> **About this exercise**:
Search the records for the word "held". Copy every line where it appears.

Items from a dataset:
-----

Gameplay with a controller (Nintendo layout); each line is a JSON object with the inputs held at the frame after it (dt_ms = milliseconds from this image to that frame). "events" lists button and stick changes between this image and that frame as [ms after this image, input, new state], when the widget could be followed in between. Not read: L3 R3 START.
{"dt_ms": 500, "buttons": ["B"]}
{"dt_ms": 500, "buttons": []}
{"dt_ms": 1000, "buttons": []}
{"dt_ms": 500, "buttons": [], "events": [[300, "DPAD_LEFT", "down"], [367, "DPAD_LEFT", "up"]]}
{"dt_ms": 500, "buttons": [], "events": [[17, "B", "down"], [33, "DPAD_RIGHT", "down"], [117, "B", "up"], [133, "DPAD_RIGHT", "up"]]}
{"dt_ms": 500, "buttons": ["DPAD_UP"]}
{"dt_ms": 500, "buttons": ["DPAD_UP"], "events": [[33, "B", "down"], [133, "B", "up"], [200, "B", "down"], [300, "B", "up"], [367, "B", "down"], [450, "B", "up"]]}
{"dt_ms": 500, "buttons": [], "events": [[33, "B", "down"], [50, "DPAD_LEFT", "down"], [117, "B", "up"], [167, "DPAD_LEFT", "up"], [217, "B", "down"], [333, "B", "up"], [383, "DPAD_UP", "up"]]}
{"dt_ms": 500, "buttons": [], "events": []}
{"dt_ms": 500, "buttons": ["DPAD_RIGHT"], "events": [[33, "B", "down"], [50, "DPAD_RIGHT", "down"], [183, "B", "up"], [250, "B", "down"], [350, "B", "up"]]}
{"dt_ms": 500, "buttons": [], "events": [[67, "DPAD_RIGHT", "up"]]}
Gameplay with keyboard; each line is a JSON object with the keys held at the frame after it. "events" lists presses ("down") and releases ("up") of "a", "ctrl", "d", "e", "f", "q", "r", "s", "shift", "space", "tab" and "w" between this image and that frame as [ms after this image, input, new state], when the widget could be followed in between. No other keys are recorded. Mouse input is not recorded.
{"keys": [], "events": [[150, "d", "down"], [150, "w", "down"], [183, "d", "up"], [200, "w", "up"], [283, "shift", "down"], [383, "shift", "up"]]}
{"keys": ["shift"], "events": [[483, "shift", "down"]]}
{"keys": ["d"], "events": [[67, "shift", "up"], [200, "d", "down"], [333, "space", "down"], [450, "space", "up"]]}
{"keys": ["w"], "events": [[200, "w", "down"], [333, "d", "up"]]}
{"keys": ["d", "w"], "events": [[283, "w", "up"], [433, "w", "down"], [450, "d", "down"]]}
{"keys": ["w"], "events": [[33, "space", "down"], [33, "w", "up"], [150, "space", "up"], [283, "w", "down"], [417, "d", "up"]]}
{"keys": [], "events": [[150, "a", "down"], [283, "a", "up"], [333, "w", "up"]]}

-----

> **Completed task**:
Gameplay with a controller (Nintendo layout); each line is a JSON object with the inputs held at the frame after it (dt_ms = milliseconds from this image to that frame). "events" lists button and stick changes between this image and that frame as [ms after this image, input, new state], when the widget could be followed in between. Not read: L3 R3 START.
Gameplay with keyboard; each line is a JSON object with the keys held at the frame after it. "events" lists presses ("down") and releases ("up") of "a", "ctrl", "d", "e", "f", "q", "r", "s", "shift", "space", "tab" and "w" between this image and that frame as [ms after this image, input, new state], when the widget could be followed in between. No other keys are recorded. Mouse input is not recorded.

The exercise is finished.